Desserts had evocative names like “The Rose of Damascus” or “Lady Fingers”, and the shop was made all the brighter with colour-themed presentation packs of sweets and cakes in baby blue or pink, orange, chartreuse and numerous other colours.
These sweets and cakes seemed to demonstrate that the Lebanese culture is a celebratory one. But a newly-released book The Sweets of Araby takes the coveted nature of sweets in the Middle Eastern culture to a new, more sensual level. The book depicts some of the tales from the Arabian Nights, complete with reference to desserts and sweets, and also presents the recipes for them. In one fine tale, a beautiful sultry eyed woman is turned down by a besotted suitor in favour of a sweet called luqum.

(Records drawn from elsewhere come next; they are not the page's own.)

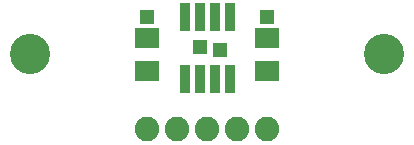
<source format=gts>
G75*
G70*
%OFA0B0*%
%FSLAX24Y24*%
%IPPOS*%
%LPD*%
%AMOC8*
5,1,8,0,0,1.08239X$1,22.5*
%
%ADD10C,0.1340*%
%ADD11R,0.0320X0.0950*%
%ADD12R,0.0789X0.0710*%
%ADD13C,0.0820*%
%ADD14R,0.0456X0.0456*%
%ADD15R,0.0496X0.0496*%
D10*
X002262Y003650D03*
X014073Y003650D03*
D11*
X008945Y002825D03*
X008445Y002825D03*
X007945Y002825D03*
X007445Y002825D03*
X007445Y004885D03*
X007945Y004885D03*
X008445Y004885D03*
X008945Y004885D03*
D12*
X010168Y004201D03*
X010168Y003099D03*
X006168Y003099D03*
X006168Y004201D03*
D13*
X006168Y001150D03*
X007168Y001150D03*
X008168Y001150D03*
X009168Y001150D03*
X010168Y001150D03*
D14*
X008589Y003807D03*
X007918Y003900D03*
X010168Y004900D03*
D15*
X006168Y004900D03*
M02*

</source>
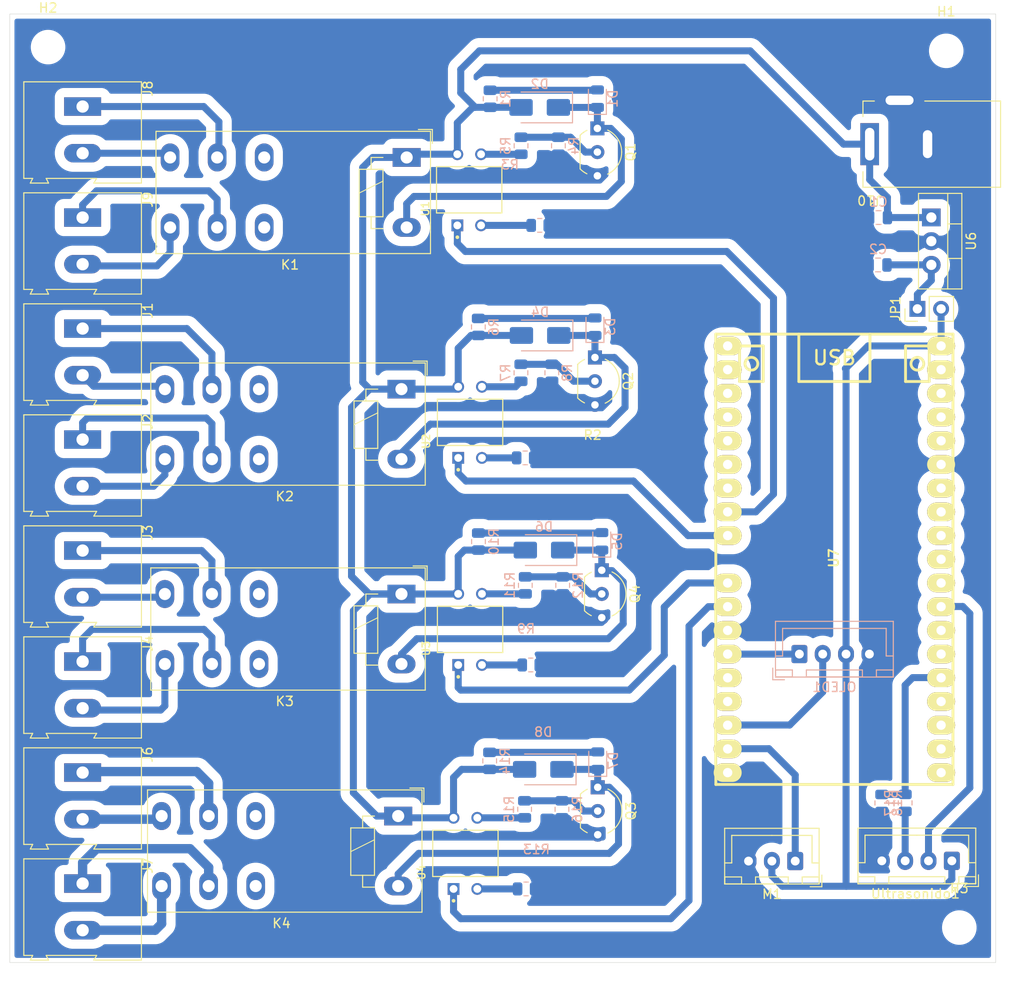
<source format=kicad_pcb>
(kicad_pcb
	(version 20241229)
	(generator "pcbnew")
	(generator_version "9.0")
	(general
		(thickness 1.6)
		(legacy_teardrops no)
	)
	(paper "A4")
	(title_block
		(title "mariano el marranooo")
	)
	(layers
		(0 "F.Cu" signal)
		(2 "B.Cu" signal)
		(9 "F.Adhes" user "F.Adhesive")
		(11 "B.Adhes" user "B.Adhesive")
		(13 "F.Paste" user)
		(15 "B.Paste" user)
		(5 "F.SilkS" user "F.Silkscreen")
		(7 "B.SilkS" user "B.Silkscreen")
		(1 "F.Mask" user)
		(3 "B.Mask" user)
		(17 "Dwgs.User" user "User.Drawings")
		(19 "Cmts.User" user "User.Comments")
		(21 "Eco1.User" user "User.Eco1")
		(23 "Eco2.User" user "User.Eco2")
		(25 "Edge.Cuts" user)
		(27 "Margin" user)
		(31 "F.CrtYd" user "F.Courtyard")
		(29 "B.CrtYd" user "B.Courtyard")
		(35 "F.Fab" user)
		(33 "B.Fab" user)
		(39 "User.1" user)
		(41 "User.2" user)
		(43 "User.3" user)
		(45 "User.4" user)
		(47 "User.5" user)
		(49 "User.6" user)
		(51 "User.7" user)
		(53 "User.8" user)
		(55 "User.9" user)
	)
	(setup
		(pad_to_mask_clearance 0)
		(allow_soldermask_bridges_in_footprints no)
		(tenting front back)
		(pcbplotparams
			(layerselection 0x00000000_00000000_55555555_55555554)
			(plot_on_all_layers_selection 0x00000000_00000000_00000000_00000000)
			(disableapertmacros no)
			(usegerberextensions no)
			(usegerberattributes yes)
			(usegerberadvancedattributes yes)
			(creategerberjobfile yes)
			(dashed_line_dash_ratio 12.000000)
			(dashed_line_gap_ratio 3.000000)
			(svgprecision 4)
			(plotframeref no)
			(mode 1)
			(useauxorigin no)
			(hpglpennumber 1)
			(hpglpenspeed 20)
			(hpglpendiameter 15.000000)
			(pdf_front_fp_property_popups yes)
			(pdf_back_fp_property_popups yes)
			(pdf_metadata yes)
			(pdf_single_document no)
			(dxfpolygonmode yes)
			(dxfimperialunits yes)
			(dxfusepcbnewfont yes)
			(psnegative no)
			(psa4output no)
			(plot_black_and_white yes)
			(sketchpadsonfab no)
			(plotpadnumbers no)
			(hidednponfab no)
			(sketchdnponfab yes)
			(crossoutdnponfab yes)
			(subtractmaskfromsilk no)
			(outputformat 4)
			(mirror no)
			(drillshape 0)
			(scaleselection 1)
			(outputdirectory "")
		)
	)
	(net 0 "")
	(net 1 "VCC")
	(net 2 "GND")
	(net 3 "+5V")
	(net 4 "11")
	(net 5 "Net-(D1-A)")
	(net 6 "gpio")
	(net 7 "trig")
	(net 8 "echo")
	(net 9 "Net-(D3-K)")
	(net 10 "Net-(D5-K)")
	(net 11 "Net-(D7-K)")
	(net 12 "22")
	(net 13 "Net-(R7-Pad2)")
	(net 14 "Net-(D1-K)")
	(net 15 "Net-(R15-Pad2)")
	(net 16 "Net-(D3-A)")
	(net 17 "Net-(D5-A)")
	(net 18 "Net-(D7-A)")
	(net 19 "gpio4")
	(net 20 "gpio3")
	(net 21 "gpio2")
	(net 22 "Net-(R3-Pad2)")
	(net 23 "Net-(R2-Pad2)")
	(net 24 "Net-(R11-Pad2)")
	(net 25 "77")
	(net 26 "66")
	(net 27 "55")
	(net 28 "44")
	(net 29 "33")
	(net 30 "servo")
	(net 31 "Net-(R5-Pad2)")
	(net 32 "Net-(R9-Pad2)")
	(net 33 "Net-(R13-Pad2)")
	(net 34 "Net-(Ultrasonido1-Pin_3)")
	(net 35 "Net-(Q1-B)")
	(net 36 "Net-(J1-Pin_2)")
	(net 37 "88")
	(net 38 "Net-(J2-Pin_2)")
	(net 39 "Net-(J3-Pin_2)")
	(net 40 "Net-(J4-Pin_2)")
	(net 41 "Net-(J6-Pin_2)")
	(net 42 "Net-(J7-Pin_2)")
	(net 43 "Net-(J8-Pin_2)")
	(net 44 "Net-(J9-Pin_2)")
	(net 45 "unconnected-(K1-Pad22)")
	(net 46 "unconnected-(K1-Pad12)")
	(net 47 "unconnected-(K2-Pad12)")
	(net 48 "unconnected-(K2-Pad22)")
	(net 49 "unconnected-(K3-Pad22)")
	(net 50 "unconnected-(K3-Pad12)")
	(net 51 "unconnected-(K4-Pad12)")
	(net 52 "unconnected-(K4-Pad22)")
	(net 53 "Net-(Q2-B)")
	(net 54 "SDA")
	(net 55 "SCL")
	(net 56 "VCC_OL")
	(net 57 "Net-(Q3-B)")
	(net 58 "Net-(Q4-B)")
	(net 59 "unconnected-(U7-IO35-Pad6)")
	(net 60 "unconnected-(U7-IO0-Pad25)")
	(net 61 "unconnected-(U7-IO13-Pad15)")
	(net 62 "unconnected-(U7-SD1-Pad22)")
	(net 63 "unconnected-(U7-RXD0-Pad34)")
	(net 64 "unconnected-(U7-3V3-Pad1)")
	(net 65 "unconnected-(U7-IO14-Pad12)")
	(net 66 "unconnected-(U7-IO4-Pad26)")
	(net 67 "unconnected-(U7-CMD-Pad18)")
	(net 68 "unconnected-(U7-IO25-Pad9)")
	(net 69 "unconnected-(U7-TXD0-Pad35)")
	(net 70 "unconnected-(U7-EN-Pad2)")
	(net 71 "unconnected-(U7-SD2-Pad16)")
	(net 72 "unconnected-(U7-IO32-Pad7)")
	(net 73 "unconnected-(U7-SVP-Pad3)")
	(net 74 "unconnected-(U7-IO27-Pad11)")
	(net 75 "unconnected-(U7-IO26-Pad10)")
	(net 76 "unconnected-(U7-SVN-Pad4)")
	(net 77 "unconnected-(U7-SD0-Pad21)")
	(net 78 "unconnected-(U7-IO12-Pad13)")
	(net 79 "unconnected-(U7-SD3-Pad17)")
	(net 80 "unconnected-(U7-IO15-Pad23)")
	(net 81 "unconnected-(U7-CLK-Pad20)")
	(net 82 "unconnected-(U7-IO02-Pad24)")
	(footprint "PC817-B (1):DIP762W50P254L650H455Q4B" (layer "F.Cu") (at 103.5 86.81 90))
	(footprint "MountingHole:MountingHole_3.2mm_M3" (layer "F.Cu") (at 155.9 140.95))
	(footprint "Relay_THT:Relay_DPDT_Schrack-RT2-FormC_RM5mm" (layer "F.Cu") (at 96.15 105.206666 180))
	(footprint "Package_TO_SOT_THT:TO-92_Inline_Wide" (layer "F.Cu") (at 116.875 79.86 -90))
	(footprint "Connector_JST:JST_XH_B3B-XH-A_1x03_P2.50mm_Vertical" (layer "F.Cu") (at 138.325 133.825 180))
	(footprint "TerminalBlock:TerminalBlock_Altech_AK300-2_P5.00mm" (layer "F.Cu") (at 62 76.76 -90))
	(footprint "MountingHole:MountingHole_3.2mm_M3" (layer "F.Cu") (at 58.3 46.6))
	(footprint "TerminalBlock:TerminalBlock_Altech_AK300-2_P5.00mm" (layer "F.Cu") (at 62 64.865 -90))
	(footprint "TerminalBlock:TerminalBlock_Altech_AK300-2_P5.00mm" (layer "F.Cu") (at 62 88.655 -90))
	(footprint "MountingHole:MountingHole_3.2mm_M3" (layer "F.Cu") (at 154.5 47))
	(footprint "Package_TO_SOT_THT:TO-92_Inline_Wide" (layer "F.Cu") (at 117.17 125.92 -90))
	(footprint "Connector_PinHeader_2.54mm:PinHeader_1x02_P2.54mm_Vertical" (layer "F.Cu") (at 151.41 74.65 90))
	(footprint "Relay_THT:Relay_DPDT_Schrack-RT2-FormC_RM5mm" (layer "F.Cu") (at 95.8 129 180))
	(footprint "TerminalBlock:TerminalBlock_Altech_AK300-2_P5.00mm" (layer "F.Cu") (at 62 136.235 -90))
	(footprint "TerminalBlock:TerminalBlock_Altech_AK300-2_P5.00mm" (layer "F.Cu") (at 62 52.97 -90))
	(footprint "TerminalBlock:TerminalBlock_Altech_AK300-2_P5.00mm" (layer "F.Cu") (at 62 100.55 -90))
	(footprint "esp?:ESP32S" (layer "F.Cu") (at 142.52 101.485 90))
	(footprint "PC817-B (1):DIP762W50P254L650H455Q4B"
		(layer "F.Cu")
		(uuid "7e6e5f64-ad57-4863-92f0-94274eadef11")
		(at 103.405 61.8925 90)
		(property "Reference" "U1"
			(at -2.033645 -4.702765 270)
			(layer "F.SilkS")
			(uuid "8753c3dc-7f9f-4654-923e-820a2c49a503")
			(effects
				(font
					(size 0.800638 0.800638)
					(thickness 0.15)
				)
			)
		)
		(property "Value" "PC817"
			(at 1.12739 -28.176735 270)
			(layer "F.Fab")
			(hide yes)
			(uuid "ef16c5bb-b4fa-4ace-a78b-7b54b5b743e2")
			(effects
				(font
					(size 0.801535 0.801535)
					(thickness 0.15)
				)
			)
		)
		(property "Datasheet" "http://www.soselectronic.cz/a_info/resource/d/pc817.pdf"
			(at 0 0 90)
			(unlocked yes)
			(layer "F.Fab")
			(hide yes)
			(uuid "904bace7-b354-4dcb-bd72-6d706dcee223")
			(effects
				(font
					(size 1.27 1.27)
					(thickness 0.15)
				)
			)
		)
		(property "Description" "DC Optocoupler, Vce 35V, CTR 50-300%, DIP4"
			(at 0 0 90)
			(unlocked yes)
			(layer "F.Fab")
			(hide yes)
			(uuid "9df36f68-aab3-4a17-9975-79d0f0965a01")
			(effects
				(font
					(size 1.27 1.27)
					(thickness 0.15)
				)
			)
		)
		(property ki_fp_filters "DIP*W7.62mm*")
		(path "/6376ec10-c315-4f95-858a-6755c3f1665f")
		(sheetname "/")
		(sheetfile "dispen-4.kicad_sch")
		(attr through_hole)
		(fp_line
			(start 2.48 -3.5)
			(end -2.48 -3.5)
			(stroke
				(width 0.127)
				(type solid)
			)
			(layer "F.SilkS")
			(uuid "f9b0b840-11f2-4558-ae49-b07e7e8ed95f")
		)
		(fp_line
			(start 2.48 -3.5)
			(end 2.48 3.5)
			(stroke
				(width 0.127)
				(type solid)
			)
			(layer "F.SilkS")
			(uuid "2b6d4cc8-2083-4879-a877-bd0701a1f6c5")
		)
		(fp_line
			(start -2.48 -3.5)
			(end -2.48 3.5)
			(stroke
				(width 0.127)
				(type solid)
			)
			(layer "F.SilkS")
			(uuid "29fba340-c4f4-44a1-9681-186c39f2bb9c")
		)
		(fp_line
			(start 2.48 3.5)
			(end -2.48 3.5)
			(stroke
				(width 0.127)
				(type solid)
			)
			(layer "F.SilkS")
			(uuid "20ec5096-93f3-44e9-9ae9-27ab6b616be0")
		)
		(fp_circle
			(center -5.08 -1.27)
			(end -4.98 -1.27)
			(stroke
				(width 0.2)
				(type solid)
			)
			(fill no)
			(layer "F.SilkS")
			(uuid "128aebc2-e33a-491b-b5e6-7850834edad4")
		)
		(fp_line
			(start 4.69 -3.75)
			(end -4.69 -3.75)
			(stroke
				(width 0.05)
				(type solid)
			)
			(layer "F.CrtYd")
			(uuid "92011c4a-ecff-45dc-bb79-974112a2dd8d")
		)
		(fp_line
			(start -4.69 -3.75)
			(end -4.69 3.75)
			(stroke
				(width 0.05)
				(type solid)
			)
			(layer "F.CrtYd")
			(uuid "831bd20f-b73d-4b25-981a-16ad17f841b8")
		)
		(fp_line
			(start 4.69 3.75)
			(end 4.69 -3.75)
			(stroke
				(width 0.05)
				(type solid)
			)
			(layer "F.CrtYd")
			(uuid "5c567195-a581-4a9a-98bf-ec40a25a4b0f")
		)
		(fp_line
			(start -4.69 3.75)
			(end 4.69 3.75)
			(stroke
				(width 0.05)
				(type solid)
			)
			(layer "F.CrtYd")
			(uuid "35b8cc07-63d4-4f5a-ae69-c1fab5736e39")
		)
		(fp_line
			(start 2.48 -3.5)
			(end 2.48 3.5)
			(stroke
				(width 0.127)
				(type solid)
			)
			(layer "F.Fab")
			(uuid "1394f7b0-edac-42b6-a6ac-7759b0f6d26b")
		)
		(fp_line
			(start -2.48 -3.5)
			(end 2.48 -3.5)
			(stroke
				(width 0.127)
				(type solid)
			)
			(layer "F.Fab")
			(uuid "4372723a-6095-448b-93e4-972144730457")
		)
		(fp_line
			(start 2.48 3.5)
			(end -2.48 3.5)
			(stroke
				(width 0.127)
				(type solid)
			)
			(layer "F.Fab")
			(uuid "1195b573-4993-4e8a-9571-c6000dc9b5c5")
		)
		(fp_line
			(start -2.48 3.5)
			(end -2.48 -3.5)
			(stroke
				(width 0.127)
				(type solid)
			)
			(layer "F.Fab")
			(uuid "4d57b7b6-c4d7-4c0a-bdba-e5b244a35ace")
		)
		(pad "1" thru_hole rect
... [476364 chars truncated]
</source>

Unpretentious is the word I would use to describe most of the establishments we visited in this tour, with the butcher being the smartest and most modern with its appetizing displays of lamb, chicken and beef products.

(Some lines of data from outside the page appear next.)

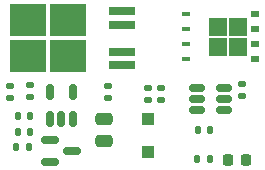
<source format=gbr>
%TF.GenerationSoftware,KiCad,Pcbnew,(6.0.6)*%
%TF.CreationDate,2022-10-10T16:19:53+08:00*%
%TF.ProjectId,NMOS_SWITCH,4e4d4f53-5f53-4574-9954-43482e6b6963,rev?*%
%TF.SameCoordinates,Original*%
%TF.FileFunction,Paste,Top*%
%TF.FilePolarity,Positive*%
%FSLAX46Y46*%
G04 Gerber Fmt 4.6, Leading zero omitted, Abs format (unit mm)*
G04 Created by KiCad (PCBNEW (6.0.6)) date 2022-10-10 16:19:53*
%MOMM*%
%LPD*%
G01*
G04 APERTURE LIST*
G04 Aperture macros list*
%AMRoundRect*
0 Rectangle with rounded corners*
0 $1 Rounding radius*
0 $2 $3 $4 $5 $6 $7 $8 $9 X,Y pos of 4 corners*
0 Add a 4 corners polygon primitive as box body*
4,1,4,$2,$3,$4,$5,$6,$7,$8,$9,$2,$3,0*
0 Add four circle primitives for the rounded corners*
1,1,$1+$1,$2,$3*
1,1,$1+$1,$4,$5*
1,1,$1+$1,$6,$7*
1,1,$1+$1,$8,$9*
0 Add four rect primitives between the rounded corners*
20,1,$1+$1,$2,$3,$4,$5,0*
20,1,$1+$1,$4,$5,$6,$7,0*
20,1,$1+$1,$6,$7,$8,$9,0*
20,1,$1+$1,$8,$9,$2,$3,0*%
G04 Aperture macros list end*
%ADD10RoundRect,0.135000X-0.135000X-0.185000X0.135000X-0.185000X0.135000X0.185000X-0.135000X0.185000X0*%
%ADD11RoundRect,0.135000X0.135000X0.185000X-0.135000X0.185000X-0.135000X-0.185000X0.135000X-0.185000X0*%
%ADD12R,1.500000X1.500000*%
%ADD13R,0.750000X0.500000*%
%ADD14R,0.750000X0.400000*%
%ADD15R,3.050000X2.750000*%
%ADD16R,2.200000X0.800000*%
%ADD17RoundRect,0.250000X0.475000X-0.250000X0.475000X0.250000X-0.475000X0.250000X-0.475000X-0.250000X0*%
%ADD18RoundRect,0.135000X0.185000X-0.135000X0.185000X0.135000X-0.185000X0.135000X-0.185000X-0.135000X0*%
%ADD19RoundRect,0.218750X0.218750X0.256250X-0.218750X0.256250X-0.218750X-0.256250X0.218750X-0.256250X0*%
%ADD20RoundRect,0.135000X-0.185000X0.135000X-0.185000X-0.135000X0.185000X-0.135000X0.185000X0.135000X0*%
%ADD21R,1.100000X1.100000*%
%ADD22RoundRect,0.150000X-0.587500X-0.150000X0.587500X-0.150000X0.587500X0.150000X-0.587500X0.150000X0*%
%ADD23RoundRect,0.150000X0.512500X0.150000X-0.512500X0.150000X-0.512500X-0.150000X0.512500X-0.150000X0*%
%ADD24RoundRect,0.150000X0.150000X-0.512500X0.150000X0.512500X-0.150000X0.512500X-0.150000X-0.512500X0*%
%ADD25RoundRect,0.140000X0.170000X-0.140000X0.170000X0.140000X-0.170000X0.140000X-0.170000X-0.140000X0*%
G04 APERTURE END LIST*
D10*
%TO.C,R10*%
X146690000Y-104000000D03*
X147710000Y-104000000D03*
%TD*%
%TO.C,R11*%
X146590000Y-105275000D03*
X147610000Y-105275000D03*
%TD*%
D11*
%TO.C,R8*%
X162960000Y-103825000D03*
X161940000Y-103825000D03*
%TD*%
D12*
%TO.C,Q2*%
X165350000Y-96750000D03*
D13*
X166755000Y-95265000D03*
X166755000Y-96535000D03*
D12*
X163650000Y-96750000D03*
D13*
X166755000Y-93995000D03*
D12*
X165350000Y-95050000D03*
D13*
X166755000Y-97805000D03*
D12*
X163650000Y-95050000D03*
D14*
X160950000Y-93995000D03*
X160950000Y-95265000D03*
X160950000Y-96535000D03*
X160950000Y-97805000D03*
%TD*%
D15*
%TO.C,U1*%
X147575000Y-97575000D03*
X150925000Y-94525000D03*
X147575000Y-94525000D03*
X150925000Y-97575000D03*
D16*
X155550000Y-98330000D03*
X155550000Y-97190000D03*
X155550000Y-94910000D03*
X155550000Y-93770000D03*
%TD*%
D17*
%TO.C,C1*%
X153975000Y-104750000D03*
X153975000Y-102850000D03*
%TD*%
D18*
%TO.C,R1*%
X146050000Y-101110000D03*
X146050000Y-100090000D03*
%TD*%
D19*
%TO.C,D3*%
X166037500Y-106325000D03*
X164462500Y-106325000D03*
%TD*%
D20*
%TO.C,R2*%
X147750000Y-100015000D03*
X147750000Y-101035000D03*
%TD*%
D18*
%TO.C,R4*%
X154375000Y-101135000D03*
X154375000Y-100115000D03*
%TD*%
D21*
%TO.C,D2*%
X157725000Y-102900000D03*
X157725000Y-105700000D03*
%TD*%
D20*
%TO.C,R6*%
X157700000Y-100215000D03*
X157700000Y-101235000D03*
%TD*%
D22*
%TO.C,Q1*%
X149387500Y-104650000D03*
X149387500Y-106550000D03*
X151262500Y-105600000D03*
%TD*%
D23*
%TO.C,U2*%
X164137500Y-102150000D03*
X164137500Y-101200000D03*
X164137500Y-100250000D03*
X161862500Y-100250000D03*
X161862500Y-101200000D03*
X161862500Y-102150000D03*
%TD*%
D24*
%TO.C,U3*%
X149450000Y-102837500D03*
X150400000Y-102837500D03*
X151350000Y-102837500D03*
X151350000Y-100562500D03*
X149450000Y-100562500D03*
%TD*%
D18*
%TO.C,R5*%
X158850000Y-101260000D03*
X158850000Y-100240000D03*
%TD*%
D10*
%TO.C,R7*%
X161915000Y-106275000D03*
X162935000Y-106275000D03*
%TD*%
D25*
%TO.C,C2*%
X165675000Y-100905000D03*
X165675000Y-99945000D03*
%TD*%
D11*
%TO.C,R9*%
X147710000Y-102650000D03*
X146690000Y-102650000D03*
%TD*%
M02*

</source>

The tour left me replete with food and culturally satisfied. When I say I was culturally satisfied, I mean that I learned a lot about the role and place of food in Lebanese culture and saw lots of examples of the fusion of Lebanese and Australian cuisine.
The baker, Dominique, suggested that Lebanese bread was just right for a “post-modern sausage sizzle”. The butcher, Mohamed, suggested lamb kofta on skewers for the Aussie BBQ, the bus driver, Peter, said the Shanglish cheese had been a hit at his daughter’s 21st birthday party and Sharon, our guide, suggested we try pomegranate molasses as a substitute for balsamic vinegar, and as a marinade.
Our tour guide lightly lamented the entry of Lebanese food into the Australian mainstream, mentioning the commercial packaging of the Middle Eastern spice, sumac, for supermarket shelves and the addition of traditional pickled turnip coloured with beetroot juice, to the menu of a top Australian restaurant.
Gourmet Safaris’ bus tours tend to cross Sydney, while their walking tours focus on a single suburb. You can choose to visit Haberfield (Italian), Marrickville (Greek), Auburn (Turkish), Punchbowl (Lebanese), Cabramatta (Vietnamese), Eastwood (Korean) or Petersham (Portugese). The safaris on wheels add to these cuisines with a touch of France.
Lebanese food is now decidedly part of Australian food culture. As our guide said : “I used to take labna sandwiches to school. Then it was embarrassing. Now it’s cool”.
When you start using pomegranate molasses in your salad dressing, you’ll know you are “cool” too.